During development, its useful to automatically log or throw an exception when a MongoDB write operation returns an error. Without this setting, operations can appear to succeed even when no changes are made to the database. You can set the WriteResultChecking property to one of two values: EXCEPTION to throw an exception on error, or NONE to take no action. The default value is NONE.

Default WriteConcern

You can set a default WriteConcern for all write operations if it is not already configured at the driver level. If this property is not set, MongoTemplate defaults to the WriteConcern configured on the native driver's MongoClient or Collection.

WriteConcernResolver

For advanced use cases where you need different WriteConcern values per operation (for insert, update, remove, and save operations), you can configure a custom WriteConcernResolver strategy on MongoTemplate. Since MongoTemplate persists POJOs, this interface lets you build a custom strategy that maps specific domain classes to different WriteConcern values. The interface definition is:

public interface WriteConcernResolver {
  WriteConcern resolve(MongoAction action);
}

You can use the MongoAction parameter to determine the correct WriteConcern and fall back to the template's default value when needed. MongoAction provides access to the target collection name, domain class, converted Document, operation type (REMOVE, UPDATE, INSERT, INSERT_LIST, SAVE), and other context. The following example shows a custom resolver that applies different WriteConcern settings to two groups of entity types:

public class CustomWriteConcernResolver implements WriteConcernResolver {

  @Override
  public WriteConcern resolve(MongoAction action) {
    String simpleName = action.getEntityType().getSimpleName();
    if (simpleName.contains("Audit")) {
      return WriteConcern.ACKNOWLEDGED;
    } else if (simpleName.contains("Metadata")) {
      return WriteConcern.JOURNALED;
    }
    return action.getDefaultWriteConcern();
  }
}

Disable Entity Lifecycle Events

MongoTemplate publishes entity lifecycle events by default when modifying data. You can disable this feature if you have no registered event listeners to reduce overhead:

@Bean
MongoOperations mongoTemplate(MongoClient mongoClient) {
    MongoTemplate template = new MongoTemplate(mongoClient, "geospatial");
    template.setEntityLifecycleEventsEnabled(false);
    return template;
}

Configure EntityCallbacks

After lifecycle events are fired, MongoTemplate invokes EntityCallbacks. If auto-configuration does not set this up for your application, you can configure it explicitly via the template API:

@Bean
MongoOperations mongoTemplate(MongoClient mongoClient) {
    MongoTemplate template = new MongoTemplate(mongoClient, "your-db");
    template.setEntityCallbacks(EntityCallbacks.create(...));
    return template;
}

Document Count Configuration

Setting MongoTemplate#useEstimatedCount(…​) to true will route count operations with empty filters to MongoDB's estimated count operation, as long as there is no active transaction and the template is not bound to an existing client session.
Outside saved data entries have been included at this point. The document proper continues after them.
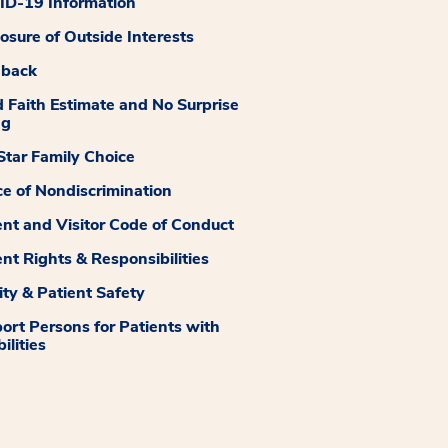
D-19 Information
losure of Outside Interests
dback
 Faith Estimate and No Surprise
ng
tar Family Choice
ce of Nondiscrimination
ent and Visitor Code of Conduct
ent Rights & Responsibilities
ity & Patient Safety
ort Persons for Patients with
ilities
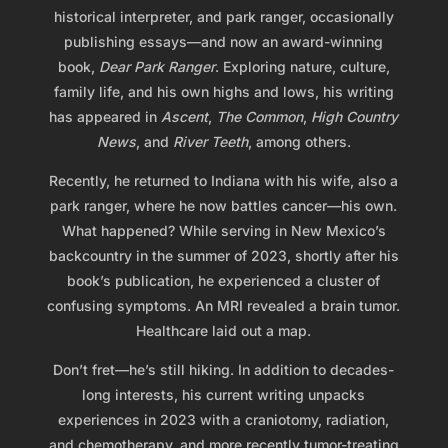
historical interpreter, and park ranger, occasionally
publishing essays—and now an award-winning
book,
Dear Park Ranger
. Exploring nature, culture,
family life, and his own highs and lows, his writing
has appeared in
Ascent
,
The Common
,
High Country
News
, and
River Teeth
, among others.
Recently, he returned to Indiana with his wife, also a
park ranger, where he now battles cancer—his own.
What happened? While serving in New Mexico’s
backcountry in the summer of 2023, shortly after his
book’s publication, he experienced a cluster of
confusing symptoms. An MRI revealed a brain tumor.
Healthcare laid out a map.
Don’t fret—he’s still hiking. In addition to decades-
long interests, his current writing unpacks
experiences in 2023 with a craniotomy, radiation,
and chemotherapy, and more recently tumor-treating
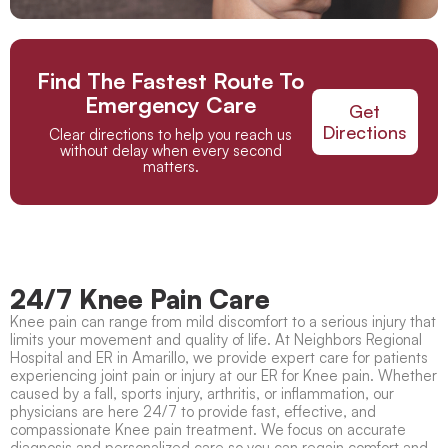
Find The Fastest Route To
Emergency Care
Get
Directions
Clear directions to help you reach us
without delay when every second
matters.
24/7 Knee Pain Care
Knee pain
can range from mild discomfort to a serious injury that
limits your movement and quality of life. At Neighbors Regional
Hospital and ER in Amarillo, we provide expert care for patients
experiencing joint pain or injury at our
ER for Knee pain
. Whether
caused by a fall, sports injury, arthritis, or inflammation, our
physicians are here 24/7 to provide fast, effective, and
compassionate
Knee pain treatment
. We focus on accurate
diagnosis and personalized care so you can regain comfort and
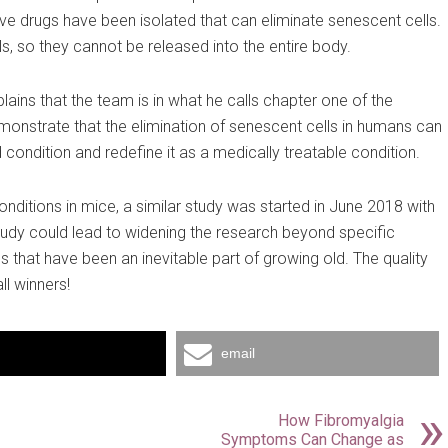
ve drugs have been isolated that can eliminate senescent cells.
ls, so they cannot be released into the entire body.
lains that the team is in what he calls chapter one of the
emonstrate that the elimination of senescent cells in humans can
 condition and redefine it as a medically treatable condition.
nditions in mice, a similar study was started in June 2018 with
study could lead to widening the research beyond specific
 that have been an inevitable part of growing old. The quality
ll winners!
email
How Fibromyalgia
Symptoms Can Change as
Index and Collection Management

MongoTemplate and ReactiveMongoTemplate provide methods to manage collections and indexes, exposed through the IndexOperations helper interface (ReactiveIndexOperations for reactive applications). You can access these operations by calling indexOps() with either the collection name or the domain class (the collection name is derived from the class via conventions or annotation metadata). The IndexOperations interface is defined as:

public interface IndexOperations {

    String ensureIndex(IndexDefinition indexDefinition);

    void alterIndex(String name, IndexOptions options);

    void dropIndex(String name);

    void dropAllIndexes();

    List<IndexInfo> getIndexInfo();
}

Creating Indexes

You can create indexes on a collection to improve query performance, as shown in the following example:

template.indexOps(User.class)
    .ensureIndex(new Index().on("fullName",Order.ASCENDING));

The ensureIndex method guarantees that the defined index exists on the collection. You can create standard, geospatial, and text indexes using the IndexDefinition, GeospatialIndex, and TextIndexDefinition classes respectively. The following example shows how to create a geospatial index for a domain class:

@Document(collection="venues")
public class LocationPoint {

  @Id
  private String id;
  private String venueName;
  private double[] coordinates;

  @PersistenceConstructor
  LocationPoint(String venueName, double[] coordinates) {
    this.venueName = venueName;
    this.coordinates = coordinates;
  }

  public LocationPoint(String venueName, double x, double y) {
    this.venueName = venueName;
    this.coordinates = new double[] { x, y };
  }

  public String getVenueName() { return venueName; }
  public double[] getCoordinates() { return coordinates; }
}

template.indexOps(LocationPoint.class)
    .ensureIndex(new GeospatialIndex("coordinates"));

Both Index and GeospatialIndex support collation configuration.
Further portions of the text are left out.